Nasal CPAP has been effectively used to avoid endotracheal intubation since 1968.4 Although minimal research studies have been conducted on infants and nasal CPAP, both clinical and animal data strongly suggest using CPAP as opposed to mechanical ventilation to reduce ventilator associated lung injury.2

 

  1. Walsh B. Neonatal and Pediatric Respiratory Care, Fourth Edition edition. St. Louis: Elsevier Saunders; 2015.

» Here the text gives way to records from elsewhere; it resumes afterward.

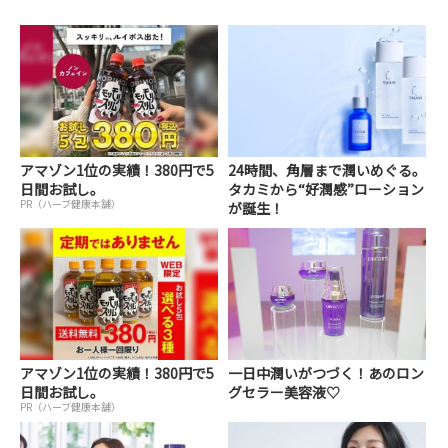
アマゾン1位の実績！380円で5
24時間、角層まで潤いめぐる。
日間お試し。
タカミから“好潤感”ローション
PR（ハーブ健康本舗）
が誕生！
アマゾン1位の実績！380円で5
一日中潤いがつづく！あのロン
日間お試し。
グセラー美容液♡
PR（ハーブ健康本舗）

  2. DiBlasi RM. Neonatal Noninvasive Ventilation Techniques: Do We Really Need to Intubate? 47th Respiratory Care Journal Conference, “Neonatal and Pediatric Respiratory Care: What Does the Future Hold?” November 2010, Arizona. Respir Care 2011;56(9):1273-1297 25p.
  3. Pfister RH, Soll RF. Initial respiratory support of preterm infants: the role of CPAP, the INSURE method, and noninvasive ventilation. Clin Perinatol 2012;39(3):459-481.
  4. Jane Pillow J. Which continuous positive airway pressure system is best for the preterm infant with respiratory distress syndrome? Clin Perinatol 2012;39(3):483-496.